If a line of the listing below contains the string "difesa", count it, then give the total by itself.

Start of The data

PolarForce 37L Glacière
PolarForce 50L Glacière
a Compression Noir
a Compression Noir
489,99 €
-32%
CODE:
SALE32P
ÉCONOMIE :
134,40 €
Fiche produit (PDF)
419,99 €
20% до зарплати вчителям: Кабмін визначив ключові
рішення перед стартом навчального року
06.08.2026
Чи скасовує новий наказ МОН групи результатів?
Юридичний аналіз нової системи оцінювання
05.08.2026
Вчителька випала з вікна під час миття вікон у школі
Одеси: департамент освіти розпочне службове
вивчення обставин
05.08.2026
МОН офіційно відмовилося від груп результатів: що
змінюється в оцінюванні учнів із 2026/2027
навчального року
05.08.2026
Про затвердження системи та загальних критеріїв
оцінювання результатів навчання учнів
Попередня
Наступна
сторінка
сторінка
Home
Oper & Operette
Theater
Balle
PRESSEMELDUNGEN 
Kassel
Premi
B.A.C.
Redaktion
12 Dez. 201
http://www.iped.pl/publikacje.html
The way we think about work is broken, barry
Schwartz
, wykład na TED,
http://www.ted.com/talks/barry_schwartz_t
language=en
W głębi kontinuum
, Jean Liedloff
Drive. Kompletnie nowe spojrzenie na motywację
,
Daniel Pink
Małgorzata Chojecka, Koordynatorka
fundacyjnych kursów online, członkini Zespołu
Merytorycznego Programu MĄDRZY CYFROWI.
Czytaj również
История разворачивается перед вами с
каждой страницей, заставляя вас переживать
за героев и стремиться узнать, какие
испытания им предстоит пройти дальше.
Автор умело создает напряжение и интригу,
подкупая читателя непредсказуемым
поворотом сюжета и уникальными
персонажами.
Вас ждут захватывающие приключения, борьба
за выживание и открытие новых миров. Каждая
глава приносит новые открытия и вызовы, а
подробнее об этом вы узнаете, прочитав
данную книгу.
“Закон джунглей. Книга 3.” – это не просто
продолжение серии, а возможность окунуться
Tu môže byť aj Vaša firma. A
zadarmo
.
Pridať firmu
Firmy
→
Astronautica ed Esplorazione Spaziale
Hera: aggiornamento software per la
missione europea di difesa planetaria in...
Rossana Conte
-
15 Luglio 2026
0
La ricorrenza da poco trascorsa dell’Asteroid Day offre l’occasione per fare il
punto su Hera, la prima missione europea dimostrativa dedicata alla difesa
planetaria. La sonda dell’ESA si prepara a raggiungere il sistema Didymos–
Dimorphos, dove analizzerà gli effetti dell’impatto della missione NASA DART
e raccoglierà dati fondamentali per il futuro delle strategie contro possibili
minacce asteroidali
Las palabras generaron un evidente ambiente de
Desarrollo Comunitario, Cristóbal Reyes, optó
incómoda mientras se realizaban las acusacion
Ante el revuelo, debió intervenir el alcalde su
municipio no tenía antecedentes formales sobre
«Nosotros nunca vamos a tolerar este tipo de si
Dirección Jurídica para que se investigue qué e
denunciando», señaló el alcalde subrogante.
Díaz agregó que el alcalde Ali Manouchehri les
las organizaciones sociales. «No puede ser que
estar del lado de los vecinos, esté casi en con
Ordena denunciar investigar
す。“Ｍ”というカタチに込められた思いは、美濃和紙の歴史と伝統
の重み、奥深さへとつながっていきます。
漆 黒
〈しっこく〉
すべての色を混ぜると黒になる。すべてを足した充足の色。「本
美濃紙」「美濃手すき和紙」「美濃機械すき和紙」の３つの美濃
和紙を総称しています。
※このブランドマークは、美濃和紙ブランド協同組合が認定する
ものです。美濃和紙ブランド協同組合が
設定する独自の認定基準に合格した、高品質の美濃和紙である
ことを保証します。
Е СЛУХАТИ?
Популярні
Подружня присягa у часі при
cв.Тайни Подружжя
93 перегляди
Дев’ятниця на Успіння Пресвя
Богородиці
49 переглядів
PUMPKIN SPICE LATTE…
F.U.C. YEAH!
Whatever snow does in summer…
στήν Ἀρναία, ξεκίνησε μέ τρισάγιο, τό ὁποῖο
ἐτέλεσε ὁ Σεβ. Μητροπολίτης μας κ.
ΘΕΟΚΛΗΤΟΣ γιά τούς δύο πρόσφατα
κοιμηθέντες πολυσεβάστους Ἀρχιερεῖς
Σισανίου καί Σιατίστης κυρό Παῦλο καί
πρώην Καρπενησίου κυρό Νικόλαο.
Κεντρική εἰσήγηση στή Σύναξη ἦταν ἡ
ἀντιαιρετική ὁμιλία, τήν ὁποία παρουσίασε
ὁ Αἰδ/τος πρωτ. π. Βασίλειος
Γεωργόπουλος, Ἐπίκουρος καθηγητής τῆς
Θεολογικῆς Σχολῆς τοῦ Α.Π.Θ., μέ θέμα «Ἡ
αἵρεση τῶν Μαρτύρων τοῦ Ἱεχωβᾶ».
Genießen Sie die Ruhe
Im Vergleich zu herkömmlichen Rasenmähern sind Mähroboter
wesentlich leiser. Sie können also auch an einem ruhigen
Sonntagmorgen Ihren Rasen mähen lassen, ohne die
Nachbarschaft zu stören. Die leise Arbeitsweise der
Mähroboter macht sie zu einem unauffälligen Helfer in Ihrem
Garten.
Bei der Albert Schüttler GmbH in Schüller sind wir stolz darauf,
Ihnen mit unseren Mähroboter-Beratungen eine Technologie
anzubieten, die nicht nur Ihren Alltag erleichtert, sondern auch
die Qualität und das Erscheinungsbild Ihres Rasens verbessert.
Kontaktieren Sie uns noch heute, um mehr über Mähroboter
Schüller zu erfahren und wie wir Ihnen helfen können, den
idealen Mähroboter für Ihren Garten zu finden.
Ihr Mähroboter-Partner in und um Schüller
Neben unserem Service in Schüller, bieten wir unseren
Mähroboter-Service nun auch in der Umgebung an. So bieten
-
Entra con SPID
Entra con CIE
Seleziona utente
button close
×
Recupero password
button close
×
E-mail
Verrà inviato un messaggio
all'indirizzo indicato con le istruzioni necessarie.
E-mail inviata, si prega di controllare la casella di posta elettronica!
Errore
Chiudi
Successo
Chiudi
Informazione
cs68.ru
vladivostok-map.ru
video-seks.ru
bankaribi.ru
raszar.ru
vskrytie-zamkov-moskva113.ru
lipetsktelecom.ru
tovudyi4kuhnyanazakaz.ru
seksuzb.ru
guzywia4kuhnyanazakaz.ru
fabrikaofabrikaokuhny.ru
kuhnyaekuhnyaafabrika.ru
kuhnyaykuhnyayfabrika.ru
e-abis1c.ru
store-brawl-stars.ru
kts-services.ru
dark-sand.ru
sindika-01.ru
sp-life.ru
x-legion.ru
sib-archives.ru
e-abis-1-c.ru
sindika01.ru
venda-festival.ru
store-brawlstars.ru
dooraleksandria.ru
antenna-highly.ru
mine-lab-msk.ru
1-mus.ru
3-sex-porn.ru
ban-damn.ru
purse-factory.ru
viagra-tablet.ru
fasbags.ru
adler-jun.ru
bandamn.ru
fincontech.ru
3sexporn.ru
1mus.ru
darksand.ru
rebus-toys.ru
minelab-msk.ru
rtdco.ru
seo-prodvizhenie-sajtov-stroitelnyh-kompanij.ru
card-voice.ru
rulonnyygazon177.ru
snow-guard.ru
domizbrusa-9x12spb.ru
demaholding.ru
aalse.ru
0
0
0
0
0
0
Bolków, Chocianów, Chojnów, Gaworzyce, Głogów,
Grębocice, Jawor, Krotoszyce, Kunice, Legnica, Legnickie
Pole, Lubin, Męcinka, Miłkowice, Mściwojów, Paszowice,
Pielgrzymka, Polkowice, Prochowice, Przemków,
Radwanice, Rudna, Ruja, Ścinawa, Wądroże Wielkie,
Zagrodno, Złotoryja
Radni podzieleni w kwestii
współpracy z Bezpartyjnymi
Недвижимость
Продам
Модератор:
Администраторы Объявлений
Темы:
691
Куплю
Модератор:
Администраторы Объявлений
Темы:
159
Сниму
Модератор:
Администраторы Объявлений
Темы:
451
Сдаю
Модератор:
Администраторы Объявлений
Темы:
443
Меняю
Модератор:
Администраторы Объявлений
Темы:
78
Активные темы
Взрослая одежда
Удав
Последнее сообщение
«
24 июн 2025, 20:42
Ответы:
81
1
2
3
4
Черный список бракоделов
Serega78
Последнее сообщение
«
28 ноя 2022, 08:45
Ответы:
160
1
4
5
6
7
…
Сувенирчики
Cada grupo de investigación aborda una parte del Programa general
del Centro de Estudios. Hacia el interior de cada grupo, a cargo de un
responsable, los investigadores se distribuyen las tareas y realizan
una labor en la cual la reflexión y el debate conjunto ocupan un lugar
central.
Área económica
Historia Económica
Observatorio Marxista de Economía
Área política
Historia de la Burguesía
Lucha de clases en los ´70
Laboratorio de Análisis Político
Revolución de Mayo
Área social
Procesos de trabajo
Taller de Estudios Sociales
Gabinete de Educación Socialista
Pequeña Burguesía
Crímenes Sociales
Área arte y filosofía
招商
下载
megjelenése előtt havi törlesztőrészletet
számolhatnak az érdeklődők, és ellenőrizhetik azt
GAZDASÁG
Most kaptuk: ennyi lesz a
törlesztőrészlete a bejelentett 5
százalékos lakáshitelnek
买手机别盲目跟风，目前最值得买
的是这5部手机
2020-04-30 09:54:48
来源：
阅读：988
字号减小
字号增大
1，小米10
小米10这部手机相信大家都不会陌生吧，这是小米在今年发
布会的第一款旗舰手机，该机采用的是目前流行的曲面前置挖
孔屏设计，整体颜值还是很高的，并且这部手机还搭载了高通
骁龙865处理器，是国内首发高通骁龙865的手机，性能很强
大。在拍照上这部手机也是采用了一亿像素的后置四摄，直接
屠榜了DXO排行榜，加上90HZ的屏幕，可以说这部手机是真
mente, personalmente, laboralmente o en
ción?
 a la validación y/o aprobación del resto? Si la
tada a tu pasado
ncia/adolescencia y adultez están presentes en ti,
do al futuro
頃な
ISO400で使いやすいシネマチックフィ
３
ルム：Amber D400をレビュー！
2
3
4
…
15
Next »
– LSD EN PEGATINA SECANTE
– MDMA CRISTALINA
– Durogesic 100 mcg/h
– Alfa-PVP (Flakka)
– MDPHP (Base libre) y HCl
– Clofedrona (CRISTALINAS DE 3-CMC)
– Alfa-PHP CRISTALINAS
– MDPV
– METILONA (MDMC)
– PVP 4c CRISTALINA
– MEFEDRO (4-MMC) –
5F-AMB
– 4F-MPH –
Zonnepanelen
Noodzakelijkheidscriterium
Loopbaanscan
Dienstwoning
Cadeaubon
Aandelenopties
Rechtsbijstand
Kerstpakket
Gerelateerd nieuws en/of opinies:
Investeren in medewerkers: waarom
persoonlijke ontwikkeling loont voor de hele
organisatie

End of The data

* **Exercise answer**:
2